This recipe for twice baked, stuffed sweet potatoes with cashew ricotta cream is a show stopper for a special occasion, AND also a delicious and easy way to enjoy sweet potatoes during your weekly meal line-up!
Prep Time: 15 minutes
Cooking Time: 45 minutes
Yield: 6 sweet potatoes
Heat oven to 400° F.
Scrub potatoes; pierce several times with a fork and slice lengthwise on top of the potato. Coat the sweet potatoes in the vegetable oil and bake on a foil-lined baking sheet for 40 minutes, or until fork tender. Cool slightly.
While potatoes cool slightly, whip candied yams, Frigo® Whole Milk Ricotta, butter, and pumpkin pie seasoning with a hand mixer on high until smooth.
Remove sweet potatoes from the oven and allow the potatoes to cool slightly before scooping out the flesh using a large spoon (leaving enough potato on the skin to hold its shape) and reserve on the baking sheet.

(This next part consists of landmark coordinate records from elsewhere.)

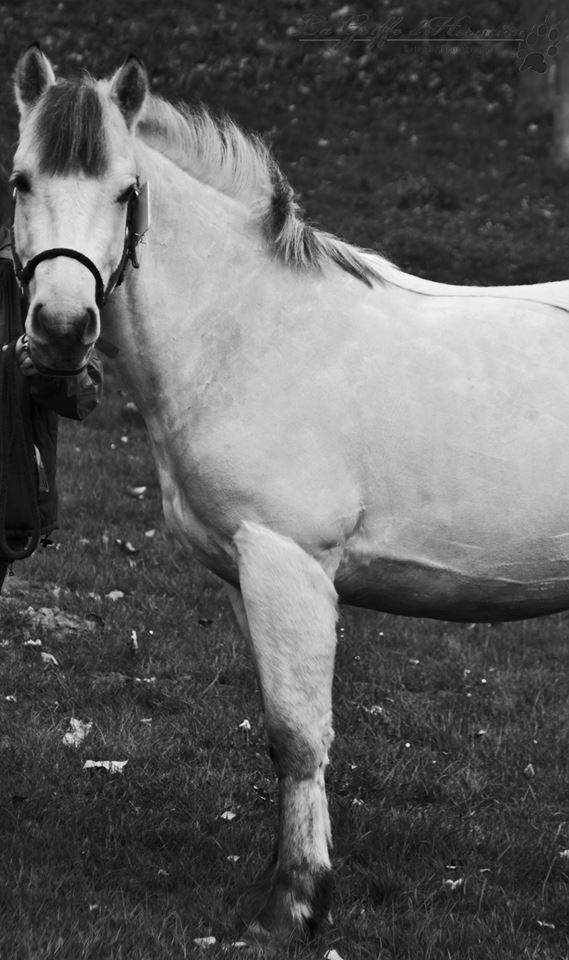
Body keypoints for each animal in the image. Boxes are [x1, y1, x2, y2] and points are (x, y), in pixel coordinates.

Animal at [12, 44, 569, 942]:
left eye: (127, 191)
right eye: (22, 180)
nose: (62, 332)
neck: (245, 332)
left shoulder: (288, 565)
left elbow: (300, 735)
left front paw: (296, 901)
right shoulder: (243, 573)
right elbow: (279, 736)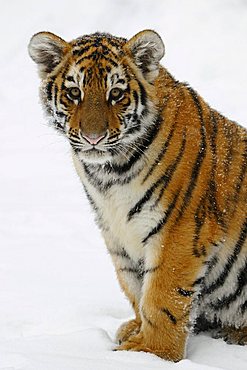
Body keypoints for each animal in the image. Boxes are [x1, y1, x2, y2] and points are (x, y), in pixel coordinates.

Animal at [28, 28, 246, 362]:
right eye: (74, 93)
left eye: (116, 94)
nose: (93, 138)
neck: (110, 174)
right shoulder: (116, 233)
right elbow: (134, 286)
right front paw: (136, 332)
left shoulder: (179, 232)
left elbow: (162, 296)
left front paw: (151, 352)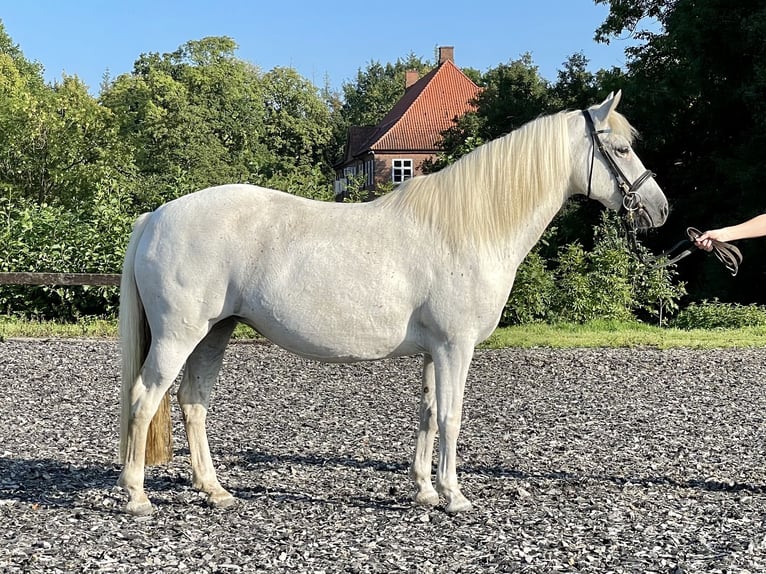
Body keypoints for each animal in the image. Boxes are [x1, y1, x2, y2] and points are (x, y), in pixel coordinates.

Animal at [117, 93, 668, 516]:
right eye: (620, 148)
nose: (660, 209)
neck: (468, 227)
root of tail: (155, 217)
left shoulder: (433, 351)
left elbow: (427, 413)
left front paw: (424, 490)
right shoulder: (455, 347)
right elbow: (451, 416)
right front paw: (454, 496)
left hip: (215, 332)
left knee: (193, 403)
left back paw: (215, 491)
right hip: (179, 335)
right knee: (144, 399)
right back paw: (138, 497)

Add the sweet potato flesh to Ricotta mixture and beat with hand mixer until smooth. Fold in ½ cup roasted cashews and ½ cup dried cranberries. Fill potato skins with the mixture.

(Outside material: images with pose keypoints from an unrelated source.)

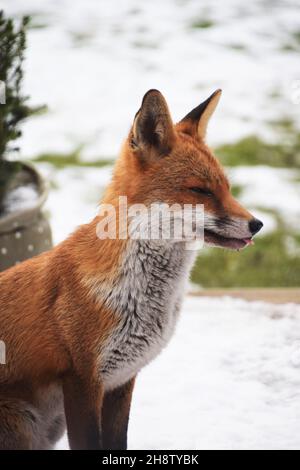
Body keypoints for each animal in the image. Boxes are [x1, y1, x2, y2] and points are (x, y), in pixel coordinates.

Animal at [0, 90, 262, 450]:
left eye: (227, 188)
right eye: (201, 190)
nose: (257, 224)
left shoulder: (121, 380)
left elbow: (118, 440)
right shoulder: (82, 380)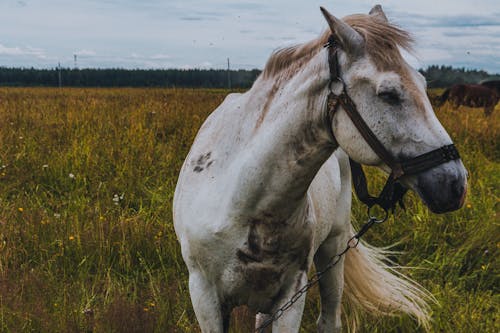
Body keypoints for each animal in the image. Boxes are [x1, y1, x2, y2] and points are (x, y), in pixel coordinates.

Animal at [174, 5, 466, 332]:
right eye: (389, 94)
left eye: (424, 85)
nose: (456, 184)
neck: (239, 198)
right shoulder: (204, 296)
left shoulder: (292, 293)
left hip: (333, 248)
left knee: (329, 319)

Wash and dry hand mixer and bowl.
In the medium bowl beat egg whites with a hand mixer on medium until they are frothy. Add the cream of tartar and increase the mixer speed to high; continue beating until the whites are fluffy, with large bubbles forming around the edges.
With the mixer running, add the sugar, a few teaspoons at a time until all of the sugar is incorporated. Continue beating until the peaks hold stiff peaks, but are still glossy.
Spoon or pipe meringue over the stuffed sweet potatoes and place back in the oven for 3-5 minutes or until meringue is golden brown.
Remove from oven, sprinkle with remaining chopped cashews and dried cranberries.